2.                     Getting Type, dalam tipe ini seseorang cenderung mengharapkan kepuasan dari orang lain sehingga akan tergantung pada orang lain
3.                     Avoiding Type, dalam tipe ini seseorang tidak mau berusaha menyelesaikan masalah dalam hidup nya, atau lari dari masalah.
4.                     Socially Usefull Type, dalam tipe ini seseorang cenderung bekerja sama dengan orang lain dan bertindak sesuai dengan kebutuhannya. Misalnya, seseorang mengatasi masalah nya dengan membuat kerangka penyelesaian yang tersusun baik bersama dengan orang lain.


4.      Social Interest
Adler meyakini bahwa bergaul dengan sesama adalah tugas pertama kita menghadapi kehidupan. Level penyesuaian sosial kita selanjutnya yang merupakan gaya hidup kita berpengaruh terhadap pendekatan kita ke seluruh masalah hidup. Dia mengusulkan konsep social interest, dimana dia mendefinisikannya sebagai potensi individu sejak lahir untuk bekerja sama dengan orang lain untuk mencapai tujuan pribadi dan sosial.
Meskipun kita lebih kuat dipengaruhi oleh dorongan sosial daripada biologis, dalam keseluruhan potensi untuk social interest ialah bawaan lahir. Pendekatan Adler mempunyai elemen biologis. Potensi kita sejak lahir untuk social interest dipercaya bergantung pada pengalaman awal sosial kita.
Tidak seorang pun terpisah dari orang lain atau dari kewajiban. Dari waktu paling awal, orang berkumpul dalam keluarga, suku, dan bangsa. Komunitas sangat diperlukan sebagai tempat manusia untuk berlindung dan melangsungkan hidupnya. Komunitas selalu menjadi hal penting untuk manusia dalam bekerja sama dan memperjelas social interest. Individu harus bekerja sama dan berinteraksi sosial untuk menyadari tujuan individu dan umum.
Kelahiran adalah situasi yang memerlukan kerja sama. Awalnya dari ibu kemudian anggota keluarga lainnya dan orang yang setiap hari peduli atau sekolah.

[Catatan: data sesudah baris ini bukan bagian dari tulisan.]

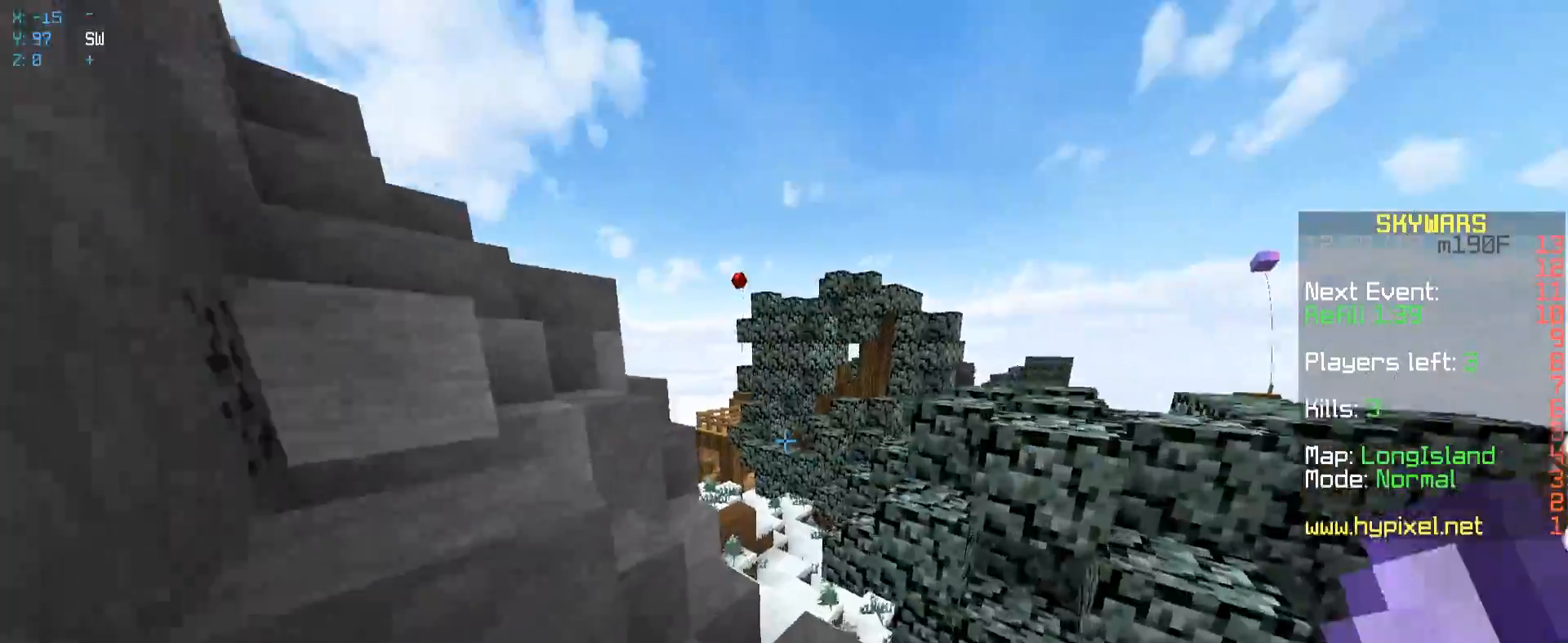
{"keys": ["w"], "mouse": [], "events": [[33, "a", "up"]]}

Adler mencatat pentingnya ibu sebagai orang pertama yang berinteraksi terhadap bayi yang baru lahir. Melalui perilakunya kepada anak, ibu bisa membantu perkembangan social interest atau menghalangi perkembangan social interestnya. Pengaruh ibu juga tergantung bagaimana anak menafsirkan perilaku ibu (ini berhubungan  dengan ide Adler tentang kekuatan kreatif dalam diri).
Ibu juga harus mengajari anak bekerja sama, bersababat, dan keberanian. Hanya jika anak-anak merasa bersahabat dengan yang lainnya mereka dapat bertindak dengan berani dalam usaha untuk menanggulangi ketergantungan. Orang yang tidak punya perasaan tentang social interest mungkin menjadi neurotics atau bahkan kriminal.
Dia menyatakan bahwa perasaan sosial mempunyai ruang gerak eksis yang luas. Beberapa orang, seperti Mother Teresa, mencurahkan seluruh waktu dan energinya untuk menolong sesama, orang yang lain memilih kehidupan egois dan tidak membuat sumbangsih kepada komunitas.
Di awal karir, Adler mengusulkan bahwa manusia digerakkan oleh nafsu untuk kekuatan dan kebutuhan untuk mendominasi. Setelah ia pisah dari Freud dan mencapai pemikiran ulang dari kerjanya, dia mengusulkan bahwa orang dimotivasi lebih kepada social interest daripada kebutuhan untuk kekuatan dan mendominasi.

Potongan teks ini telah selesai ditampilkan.